The core pipeline object which determines which matter pages to process. What are matter pages?

Default configuration

MATTER_CONFIG = {
    "front": {
        "max_pages": 8
    },
    "back": {
        "mode": "never",
        "max_pages": 5,
        "fields": {
            "publisher": false,
            "year": false,
            "edition": false,
            "isbn": false,
            "doi": false,
            "loc": false
        }
    }
}

Why are title and author not in the fields section?

Title and at least one author are always required and are implicitly included. In other words, we need some baseline fields to name a file.

This will be made configurable in the next update.

Front Matter

front
object
required

Front Matter Examples

MATTER_CONFIG = {
    "front": {
        # Safe default for most documents
        "max_pages": 8,
    }
}

Back matter

Back matter generally has less metadata we need and is designed primarily as a fallback if the title and at least one author name was not found in the front matter.

There are certain situations where you may want to process back matter differently.

back
object
required

Back Matter Examples

# Never process back matter, regardless of what's found in front matter.
# Note that even though ISBN is set to `true`, it won't trigger a
# back matter search because back matter processing is disabled.
MATTER_CONFIG = {
    "back": {
        "mode": "never",
        "max_pages": 5, # no effect

        # no effect
        "fields": {
            "publisher": false,
            "year": false,
            "edition": false,
            "isbn": true,
            "doi": false,
            "loc": false
        }
    }
}

Counting Pages

PAGE_NUM_OFFSET
number
default:"1"
required

Determines how to express page numbering when naming diagnostic files. 1-based makes it easier to cross-reference page numbers to the source PDF page numbers.

PAGE_NUM_OFFSET = 1
MATTER_CONFIG = {
    "front": {
        "max_pages": 8, 
    }
}
Pages will be numbered 1-8. Front cover is page 1.

Writing Changes

Critical setting that controls whether generated metadata and filenames are written to PDFs in [project-root]/data/ which are not in a RUNTIME_IGNORE_DIR_NAME.

Only set this to True once you have run the script and confirmed suggestions are acceptable.

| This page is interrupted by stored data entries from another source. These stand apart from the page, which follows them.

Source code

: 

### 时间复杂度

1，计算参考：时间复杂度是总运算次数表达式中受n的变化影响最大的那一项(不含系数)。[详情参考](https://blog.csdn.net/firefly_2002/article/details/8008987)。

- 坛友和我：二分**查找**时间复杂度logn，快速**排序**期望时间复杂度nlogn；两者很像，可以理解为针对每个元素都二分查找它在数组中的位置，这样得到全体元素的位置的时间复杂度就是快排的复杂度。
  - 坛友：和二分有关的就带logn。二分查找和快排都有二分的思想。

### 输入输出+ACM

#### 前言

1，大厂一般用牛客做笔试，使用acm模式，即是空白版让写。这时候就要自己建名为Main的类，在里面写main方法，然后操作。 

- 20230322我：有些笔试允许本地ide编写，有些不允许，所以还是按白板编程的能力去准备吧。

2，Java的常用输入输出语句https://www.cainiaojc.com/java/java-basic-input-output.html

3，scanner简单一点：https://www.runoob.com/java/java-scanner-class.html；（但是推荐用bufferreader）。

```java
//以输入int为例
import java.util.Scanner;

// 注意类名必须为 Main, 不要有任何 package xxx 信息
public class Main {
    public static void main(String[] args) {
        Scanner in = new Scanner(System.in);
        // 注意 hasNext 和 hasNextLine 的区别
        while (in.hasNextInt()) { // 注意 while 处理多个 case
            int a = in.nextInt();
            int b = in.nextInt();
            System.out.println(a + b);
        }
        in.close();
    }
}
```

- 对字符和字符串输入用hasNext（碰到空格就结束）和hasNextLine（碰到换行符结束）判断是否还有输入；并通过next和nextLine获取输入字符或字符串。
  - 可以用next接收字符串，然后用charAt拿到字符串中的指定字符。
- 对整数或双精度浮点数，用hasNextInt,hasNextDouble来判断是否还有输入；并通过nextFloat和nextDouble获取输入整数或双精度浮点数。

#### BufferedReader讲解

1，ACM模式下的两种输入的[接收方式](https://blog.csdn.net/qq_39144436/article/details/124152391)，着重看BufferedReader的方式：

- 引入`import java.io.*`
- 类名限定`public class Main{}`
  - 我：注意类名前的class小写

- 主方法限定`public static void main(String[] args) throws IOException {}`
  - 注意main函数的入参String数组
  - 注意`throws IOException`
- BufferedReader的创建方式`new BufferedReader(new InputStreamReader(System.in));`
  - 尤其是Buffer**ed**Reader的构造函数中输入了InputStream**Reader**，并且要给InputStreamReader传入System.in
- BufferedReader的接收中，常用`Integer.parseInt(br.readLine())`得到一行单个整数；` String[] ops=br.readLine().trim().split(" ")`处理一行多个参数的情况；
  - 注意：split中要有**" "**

Review Evaluation for a full guide.

Back up your files before setting this to True. Many edge cases may cause unexpected results. See Test Cases for cases we test for, and Known Issues for those we know about.

WRITE_PDF_CHANGES
boolean
default:"false"
required

Cap the filename character length for cross-platform compatibility. This has only been tested on a macOS APFS volume.

MAX_FILENAME_LENGTH
number
default:"255"
required

Data folder

Drop your PDFs in the [project-root]/data folder. Read about ignoring directories, a helpful feature for troubleshooting.

The [project-root]/data folder location is currently hardcoded. While this makes it easy to ignore with git, it could be made configurable.

This is planned for a future update. For now, you can create a symlink from your preferred location to [project-root]/data.